▸ **THE PROBLEM**
Pictures aside, repeat the whole listing word for word.

▸ **DATA FOR ANALYSIS**

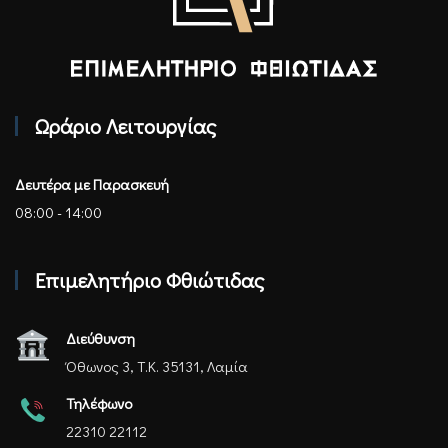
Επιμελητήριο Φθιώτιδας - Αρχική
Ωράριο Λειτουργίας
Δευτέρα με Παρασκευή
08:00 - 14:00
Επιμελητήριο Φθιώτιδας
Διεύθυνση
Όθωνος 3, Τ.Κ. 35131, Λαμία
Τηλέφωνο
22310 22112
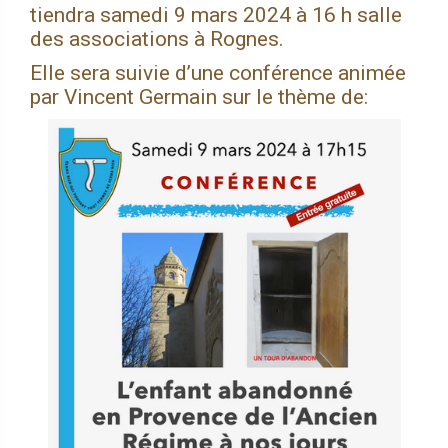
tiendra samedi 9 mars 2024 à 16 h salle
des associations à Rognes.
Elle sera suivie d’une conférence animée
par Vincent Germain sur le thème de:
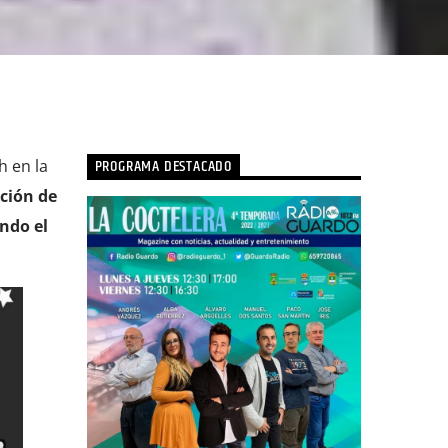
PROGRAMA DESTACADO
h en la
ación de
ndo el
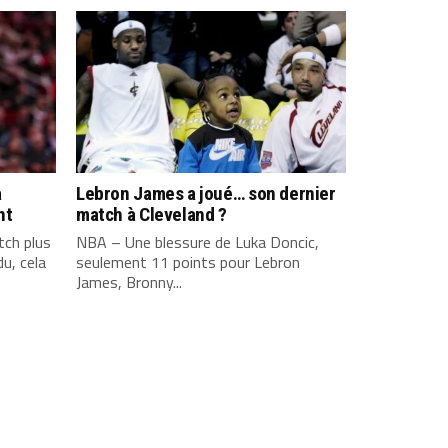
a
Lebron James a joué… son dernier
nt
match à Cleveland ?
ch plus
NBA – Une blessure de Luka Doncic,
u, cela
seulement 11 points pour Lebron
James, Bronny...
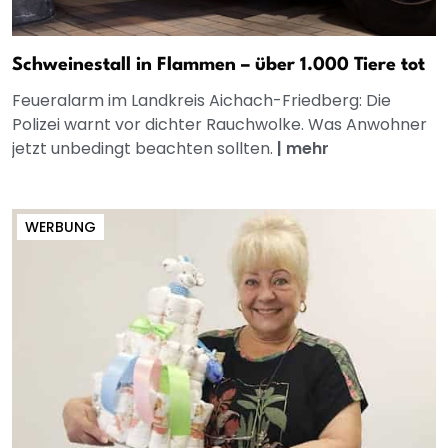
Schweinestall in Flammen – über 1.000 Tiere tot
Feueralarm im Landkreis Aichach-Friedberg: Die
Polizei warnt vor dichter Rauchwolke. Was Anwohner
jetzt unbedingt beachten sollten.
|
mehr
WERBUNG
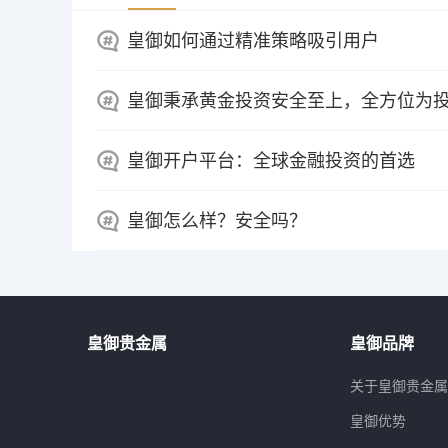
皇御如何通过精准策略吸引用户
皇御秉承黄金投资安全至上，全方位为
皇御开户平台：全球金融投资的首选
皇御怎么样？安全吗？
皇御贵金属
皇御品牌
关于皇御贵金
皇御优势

▸ **SOLUTION TO THIS TASK**
Επιμελητήριο Φθιώτιδας - Αρχική
Ωράριο Λειτουργίας
Δευτέρα με Παρασκευή
08:00 - 14:00
Επιμελητήριο Φθιώτιδας
Διεύθυνση
Όθωνος 3, Τ.Κ. 35131, Λαμία
Τηλέφωνο
22310 22112
tiendra samedi 9 mars 2024 à 16 h salle
des associations à Rognes.
Elle sera suivie d’une conférence animée
par Vincent Germain sur le thème de:
PROGRAMA DESTACADO
h en la
ación de
ndo el
a
Lebron James a joué… son dernier
nt
match à Cleveland ?
ch plus
NBA – Une blessure de Luka Doncic,
u, cela
seulement 11 points pour Lebron
James, Bronny...
Schweinestall in Flammen – über 1.000 Tiere tot
Feueralarm im Landkreis Aichach-Friedberg: Die
Polizei warnt vor dichter Rauchwolke. Was Anwohner
jetzt unbedingt beachten sollten.
|
mehr
WERBUNG
皇御如何通过精准策略吸引用户
皇御秉承黄金投资安全至上，全方位为
皇御开户平台：全球金融投资的首选
皇御怎么样？安全吗？
皇御贵金属
皇御品牌
关于皇御贵金
皇御优势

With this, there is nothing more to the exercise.